Locate the word "source" in the material, then show every line that holds it.

------------------------------------------------

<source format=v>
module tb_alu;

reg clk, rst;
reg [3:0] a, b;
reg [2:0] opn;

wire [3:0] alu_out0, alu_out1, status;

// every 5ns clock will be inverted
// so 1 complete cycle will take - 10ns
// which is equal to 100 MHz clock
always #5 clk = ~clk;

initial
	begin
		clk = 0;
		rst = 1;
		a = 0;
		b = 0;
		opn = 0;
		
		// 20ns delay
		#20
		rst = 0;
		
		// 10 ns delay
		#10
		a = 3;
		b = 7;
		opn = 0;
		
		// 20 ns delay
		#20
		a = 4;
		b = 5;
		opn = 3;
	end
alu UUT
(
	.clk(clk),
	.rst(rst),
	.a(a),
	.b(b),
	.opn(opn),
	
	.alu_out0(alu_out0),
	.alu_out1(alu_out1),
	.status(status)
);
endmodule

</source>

------------------------------------------------

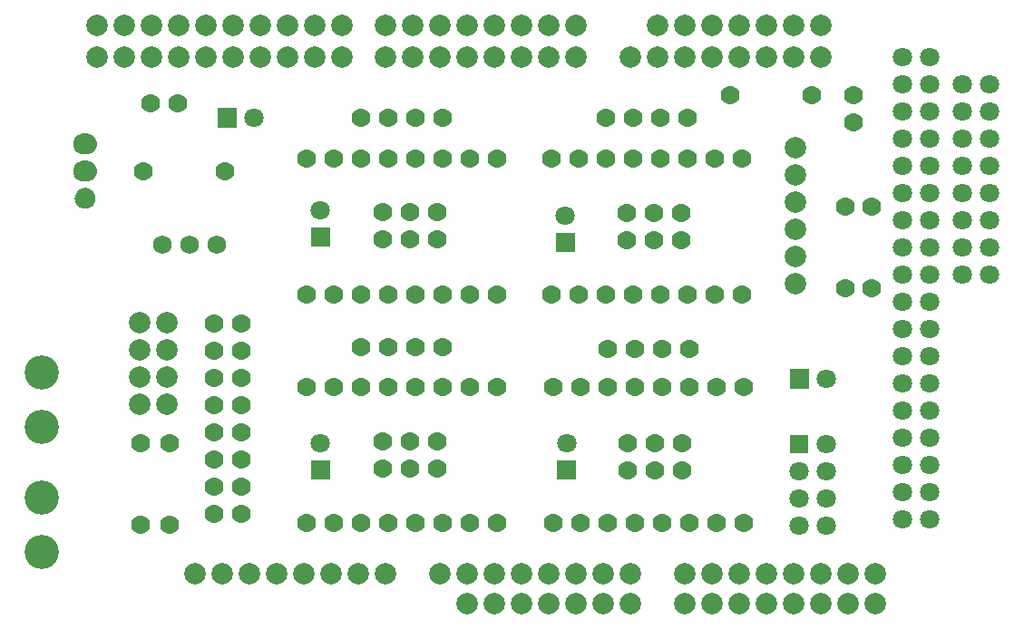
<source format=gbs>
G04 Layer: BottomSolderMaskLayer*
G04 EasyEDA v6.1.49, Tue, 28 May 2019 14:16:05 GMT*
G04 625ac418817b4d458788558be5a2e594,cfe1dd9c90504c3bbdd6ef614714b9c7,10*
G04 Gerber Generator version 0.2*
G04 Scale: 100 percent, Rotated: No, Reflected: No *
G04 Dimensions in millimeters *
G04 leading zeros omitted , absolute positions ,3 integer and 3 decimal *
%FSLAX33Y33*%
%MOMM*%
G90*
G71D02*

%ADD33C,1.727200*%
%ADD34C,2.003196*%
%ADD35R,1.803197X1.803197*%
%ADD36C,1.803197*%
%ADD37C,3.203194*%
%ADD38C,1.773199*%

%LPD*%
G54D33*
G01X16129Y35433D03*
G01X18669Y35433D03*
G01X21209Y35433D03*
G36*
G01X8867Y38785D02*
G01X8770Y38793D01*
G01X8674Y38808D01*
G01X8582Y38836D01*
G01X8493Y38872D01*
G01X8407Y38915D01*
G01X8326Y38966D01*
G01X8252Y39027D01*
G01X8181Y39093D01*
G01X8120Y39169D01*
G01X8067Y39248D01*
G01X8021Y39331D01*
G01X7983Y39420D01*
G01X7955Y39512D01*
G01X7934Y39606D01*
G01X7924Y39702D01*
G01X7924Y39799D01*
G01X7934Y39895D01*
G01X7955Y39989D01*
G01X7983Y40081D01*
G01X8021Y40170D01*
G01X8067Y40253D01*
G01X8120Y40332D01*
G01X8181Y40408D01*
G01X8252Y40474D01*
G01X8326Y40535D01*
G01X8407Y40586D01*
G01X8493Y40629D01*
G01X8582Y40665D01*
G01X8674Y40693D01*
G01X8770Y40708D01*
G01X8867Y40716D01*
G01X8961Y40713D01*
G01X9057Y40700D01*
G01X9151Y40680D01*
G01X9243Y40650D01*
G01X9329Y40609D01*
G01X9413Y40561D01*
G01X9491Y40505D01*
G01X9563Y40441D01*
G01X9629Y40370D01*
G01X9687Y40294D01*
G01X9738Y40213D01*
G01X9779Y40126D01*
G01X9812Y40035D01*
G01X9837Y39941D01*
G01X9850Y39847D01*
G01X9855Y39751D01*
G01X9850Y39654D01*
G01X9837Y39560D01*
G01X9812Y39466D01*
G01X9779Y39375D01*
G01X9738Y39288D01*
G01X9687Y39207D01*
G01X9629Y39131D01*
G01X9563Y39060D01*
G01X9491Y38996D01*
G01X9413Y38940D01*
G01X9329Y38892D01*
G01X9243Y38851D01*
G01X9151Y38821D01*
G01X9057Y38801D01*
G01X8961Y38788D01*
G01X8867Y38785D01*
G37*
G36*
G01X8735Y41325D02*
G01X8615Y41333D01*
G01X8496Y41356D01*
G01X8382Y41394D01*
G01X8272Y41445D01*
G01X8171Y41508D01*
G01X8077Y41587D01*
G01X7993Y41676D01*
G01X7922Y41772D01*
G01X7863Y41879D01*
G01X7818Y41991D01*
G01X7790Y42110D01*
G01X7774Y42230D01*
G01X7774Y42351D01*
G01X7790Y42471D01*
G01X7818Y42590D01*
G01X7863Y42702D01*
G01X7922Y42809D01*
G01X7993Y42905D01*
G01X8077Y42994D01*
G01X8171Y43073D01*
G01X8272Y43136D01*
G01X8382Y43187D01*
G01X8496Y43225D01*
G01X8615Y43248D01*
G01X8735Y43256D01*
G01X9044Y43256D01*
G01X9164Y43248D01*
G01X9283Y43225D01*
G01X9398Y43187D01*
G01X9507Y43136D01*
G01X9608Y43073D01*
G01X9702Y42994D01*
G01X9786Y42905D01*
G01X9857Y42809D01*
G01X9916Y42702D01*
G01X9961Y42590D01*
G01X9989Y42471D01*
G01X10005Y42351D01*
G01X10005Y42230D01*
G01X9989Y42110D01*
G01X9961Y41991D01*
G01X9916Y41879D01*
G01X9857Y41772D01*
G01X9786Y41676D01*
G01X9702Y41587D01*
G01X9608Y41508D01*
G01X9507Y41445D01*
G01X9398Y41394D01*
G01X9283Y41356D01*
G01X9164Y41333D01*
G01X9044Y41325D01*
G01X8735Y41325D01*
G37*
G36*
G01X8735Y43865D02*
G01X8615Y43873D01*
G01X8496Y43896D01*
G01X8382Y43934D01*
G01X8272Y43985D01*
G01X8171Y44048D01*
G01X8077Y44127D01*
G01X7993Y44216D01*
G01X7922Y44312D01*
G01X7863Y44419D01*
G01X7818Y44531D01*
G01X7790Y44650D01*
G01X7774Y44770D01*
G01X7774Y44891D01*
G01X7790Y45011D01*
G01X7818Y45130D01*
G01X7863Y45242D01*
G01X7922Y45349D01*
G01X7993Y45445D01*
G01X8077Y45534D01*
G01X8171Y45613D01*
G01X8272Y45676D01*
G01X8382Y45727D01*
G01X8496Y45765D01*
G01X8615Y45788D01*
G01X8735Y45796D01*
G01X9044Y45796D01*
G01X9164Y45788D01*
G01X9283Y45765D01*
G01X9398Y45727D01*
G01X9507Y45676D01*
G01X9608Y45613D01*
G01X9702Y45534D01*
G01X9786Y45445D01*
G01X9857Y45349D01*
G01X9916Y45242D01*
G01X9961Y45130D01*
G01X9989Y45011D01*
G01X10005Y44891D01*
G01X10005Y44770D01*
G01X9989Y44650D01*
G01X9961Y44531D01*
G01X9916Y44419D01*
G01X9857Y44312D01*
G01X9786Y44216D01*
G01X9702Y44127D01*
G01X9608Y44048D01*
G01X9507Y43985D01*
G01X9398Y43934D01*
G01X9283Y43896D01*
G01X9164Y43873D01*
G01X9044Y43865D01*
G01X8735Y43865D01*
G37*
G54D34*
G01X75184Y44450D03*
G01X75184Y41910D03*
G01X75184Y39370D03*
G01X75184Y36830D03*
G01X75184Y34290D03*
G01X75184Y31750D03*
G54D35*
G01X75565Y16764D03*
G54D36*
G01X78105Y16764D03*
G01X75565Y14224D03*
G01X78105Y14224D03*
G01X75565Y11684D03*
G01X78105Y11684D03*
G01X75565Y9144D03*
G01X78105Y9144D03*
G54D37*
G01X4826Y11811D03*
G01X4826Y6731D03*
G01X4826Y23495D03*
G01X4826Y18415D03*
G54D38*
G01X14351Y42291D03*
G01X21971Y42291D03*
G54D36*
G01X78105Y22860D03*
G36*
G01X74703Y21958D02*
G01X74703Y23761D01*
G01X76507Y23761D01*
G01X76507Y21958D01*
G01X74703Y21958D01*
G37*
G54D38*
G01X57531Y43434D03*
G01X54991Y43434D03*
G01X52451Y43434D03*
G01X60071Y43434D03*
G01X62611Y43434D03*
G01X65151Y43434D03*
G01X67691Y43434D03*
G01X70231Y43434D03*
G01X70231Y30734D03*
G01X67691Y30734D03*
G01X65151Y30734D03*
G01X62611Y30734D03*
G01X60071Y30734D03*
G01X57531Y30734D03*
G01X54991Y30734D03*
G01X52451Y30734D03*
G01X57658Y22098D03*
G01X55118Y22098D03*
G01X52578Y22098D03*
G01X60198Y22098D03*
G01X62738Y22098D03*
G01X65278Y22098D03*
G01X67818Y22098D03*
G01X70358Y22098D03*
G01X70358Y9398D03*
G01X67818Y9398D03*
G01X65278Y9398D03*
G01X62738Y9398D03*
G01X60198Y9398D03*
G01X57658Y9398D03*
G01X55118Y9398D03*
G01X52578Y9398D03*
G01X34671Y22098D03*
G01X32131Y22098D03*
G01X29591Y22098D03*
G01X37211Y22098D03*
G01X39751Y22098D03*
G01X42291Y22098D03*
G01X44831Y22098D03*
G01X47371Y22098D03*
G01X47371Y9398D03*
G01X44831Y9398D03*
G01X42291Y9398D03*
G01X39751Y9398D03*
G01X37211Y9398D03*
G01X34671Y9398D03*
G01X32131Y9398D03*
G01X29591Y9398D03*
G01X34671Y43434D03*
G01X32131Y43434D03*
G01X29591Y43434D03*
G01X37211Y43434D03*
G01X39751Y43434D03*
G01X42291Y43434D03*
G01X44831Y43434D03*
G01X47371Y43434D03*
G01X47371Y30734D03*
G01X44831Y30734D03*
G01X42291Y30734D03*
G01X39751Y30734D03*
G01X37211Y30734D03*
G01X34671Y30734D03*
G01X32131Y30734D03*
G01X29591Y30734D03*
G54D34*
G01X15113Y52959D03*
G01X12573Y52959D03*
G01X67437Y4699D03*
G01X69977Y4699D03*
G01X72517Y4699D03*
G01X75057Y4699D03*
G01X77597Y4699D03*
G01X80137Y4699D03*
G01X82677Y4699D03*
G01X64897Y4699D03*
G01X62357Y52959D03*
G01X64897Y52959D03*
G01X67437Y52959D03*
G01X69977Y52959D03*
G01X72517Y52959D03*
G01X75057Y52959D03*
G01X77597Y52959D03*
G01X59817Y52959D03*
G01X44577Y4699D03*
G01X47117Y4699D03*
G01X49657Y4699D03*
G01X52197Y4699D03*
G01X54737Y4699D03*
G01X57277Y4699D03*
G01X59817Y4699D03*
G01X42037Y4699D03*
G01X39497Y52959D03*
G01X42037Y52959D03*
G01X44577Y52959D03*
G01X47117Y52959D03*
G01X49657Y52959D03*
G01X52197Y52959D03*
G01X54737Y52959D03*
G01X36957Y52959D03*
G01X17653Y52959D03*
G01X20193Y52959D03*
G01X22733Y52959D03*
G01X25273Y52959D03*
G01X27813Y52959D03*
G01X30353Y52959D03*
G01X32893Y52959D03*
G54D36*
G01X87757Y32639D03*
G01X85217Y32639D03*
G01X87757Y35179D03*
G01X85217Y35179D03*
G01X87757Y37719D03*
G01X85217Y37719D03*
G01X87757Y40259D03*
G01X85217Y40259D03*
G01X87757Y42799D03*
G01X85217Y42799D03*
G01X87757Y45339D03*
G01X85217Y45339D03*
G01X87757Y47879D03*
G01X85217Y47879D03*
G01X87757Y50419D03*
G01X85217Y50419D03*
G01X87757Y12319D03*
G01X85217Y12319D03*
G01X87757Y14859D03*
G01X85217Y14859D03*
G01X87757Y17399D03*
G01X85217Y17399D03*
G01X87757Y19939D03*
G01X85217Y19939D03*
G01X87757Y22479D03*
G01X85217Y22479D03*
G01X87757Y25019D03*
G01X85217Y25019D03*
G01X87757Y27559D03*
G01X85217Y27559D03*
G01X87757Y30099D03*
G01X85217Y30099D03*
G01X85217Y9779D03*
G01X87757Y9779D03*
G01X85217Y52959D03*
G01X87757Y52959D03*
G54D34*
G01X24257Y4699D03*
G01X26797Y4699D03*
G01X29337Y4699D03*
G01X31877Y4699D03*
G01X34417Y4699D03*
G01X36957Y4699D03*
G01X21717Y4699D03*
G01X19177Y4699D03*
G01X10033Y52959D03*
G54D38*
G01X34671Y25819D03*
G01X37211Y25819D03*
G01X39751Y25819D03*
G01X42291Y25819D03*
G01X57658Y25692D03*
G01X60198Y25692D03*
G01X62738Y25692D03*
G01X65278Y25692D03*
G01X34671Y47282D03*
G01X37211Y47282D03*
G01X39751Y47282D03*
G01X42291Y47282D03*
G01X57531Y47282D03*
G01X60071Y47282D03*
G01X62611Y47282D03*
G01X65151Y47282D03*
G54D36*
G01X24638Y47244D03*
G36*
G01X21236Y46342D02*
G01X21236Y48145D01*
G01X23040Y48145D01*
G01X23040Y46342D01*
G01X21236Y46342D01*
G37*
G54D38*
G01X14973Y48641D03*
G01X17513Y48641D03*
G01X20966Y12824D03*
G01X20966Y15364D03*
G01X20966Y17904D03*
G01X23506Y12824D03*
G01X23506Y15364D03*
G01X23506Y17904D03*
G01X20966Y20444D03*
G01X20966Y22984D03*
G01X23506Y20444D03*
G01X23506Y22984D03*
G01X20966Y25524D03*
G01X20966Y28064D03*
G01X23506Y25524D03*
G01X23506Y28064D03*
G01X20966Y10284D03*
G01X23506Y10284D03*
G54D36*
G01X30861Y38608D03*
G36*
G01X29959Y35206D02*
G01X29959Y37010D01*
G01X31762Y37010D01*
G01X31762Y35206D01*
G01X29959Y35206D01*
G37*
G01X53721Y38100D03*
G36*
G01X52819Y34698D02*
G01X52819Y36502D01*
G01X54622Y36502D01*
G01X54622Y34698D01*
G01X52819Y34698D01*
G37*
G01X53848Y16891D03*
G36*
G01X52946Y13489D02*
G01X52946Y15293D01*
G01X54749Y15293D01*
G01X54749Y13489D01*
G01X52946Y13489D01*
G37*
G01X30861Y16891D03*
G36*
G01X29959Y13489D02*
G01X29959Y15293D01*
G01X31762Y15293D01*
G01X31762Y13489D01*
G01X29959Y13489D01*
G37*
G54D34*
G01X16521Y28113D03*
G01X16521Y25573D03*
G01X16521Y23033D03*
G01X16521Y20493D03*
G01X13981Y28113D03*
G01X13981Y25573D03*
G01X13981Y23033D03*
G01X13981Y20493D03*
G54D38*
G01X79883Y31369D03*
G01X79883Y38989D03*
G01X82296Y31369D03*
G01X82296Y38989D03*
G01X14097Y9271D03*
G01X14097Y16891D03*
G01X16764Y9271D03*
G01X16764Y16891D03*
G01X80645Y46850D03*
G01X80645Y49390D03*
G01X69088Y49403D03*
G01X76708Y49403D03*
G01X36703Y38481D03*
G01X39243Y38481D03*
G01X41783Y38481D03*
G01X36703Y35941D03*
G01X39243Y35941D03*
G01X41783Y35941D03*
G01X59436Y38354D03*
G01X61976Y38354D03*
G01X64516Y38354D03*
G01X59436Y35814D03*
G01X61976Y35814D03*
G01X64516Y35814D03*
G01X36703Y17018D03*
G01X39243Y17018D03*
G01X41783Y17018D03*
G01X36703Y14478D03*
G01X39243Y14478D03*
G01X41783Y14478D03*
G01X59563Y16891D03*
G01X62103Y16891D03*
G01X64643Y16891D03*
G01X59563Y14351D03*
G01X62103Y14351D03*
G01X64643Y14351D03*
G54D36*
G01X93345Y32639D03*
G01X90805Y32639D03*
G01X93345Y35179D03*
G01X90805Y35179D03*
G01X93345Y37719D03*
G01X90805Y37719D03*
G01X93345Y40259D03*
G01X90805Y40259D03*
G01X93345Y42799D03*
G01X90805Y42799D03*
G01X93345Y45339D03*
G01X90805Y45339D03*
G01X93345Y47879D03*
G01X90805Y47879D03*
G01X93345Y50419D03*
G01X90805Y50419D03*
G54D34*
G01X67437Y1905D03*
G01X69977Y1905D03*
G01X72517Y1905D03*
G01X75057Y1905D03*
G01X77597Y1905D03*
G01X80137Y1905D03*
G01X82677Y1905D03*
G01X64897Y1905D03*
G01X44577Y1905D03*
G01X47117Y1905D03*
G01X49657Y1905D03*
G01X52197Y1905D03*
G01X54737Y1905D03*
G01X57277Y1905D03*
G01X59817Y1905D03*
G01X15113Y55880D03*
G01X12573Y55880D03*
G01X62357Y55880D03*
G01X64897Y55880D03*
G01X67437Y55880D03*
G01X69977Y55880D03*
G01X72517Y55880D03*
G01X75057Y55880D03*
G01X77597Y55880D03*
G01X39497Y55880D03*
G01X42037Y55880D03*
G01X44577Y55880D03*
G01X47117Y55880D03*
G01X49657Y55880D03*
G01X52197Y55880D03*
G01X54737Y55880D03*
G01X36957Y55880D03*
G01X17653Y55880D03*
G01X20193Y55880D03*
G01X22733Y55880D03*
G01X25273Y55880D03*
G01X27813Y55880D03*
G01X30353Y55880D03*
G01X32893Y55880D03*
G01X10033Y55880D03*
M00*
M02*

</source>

------------------------------------------------

• [Written response]
<source format=v>
</source>
<source format=gbs>
</source>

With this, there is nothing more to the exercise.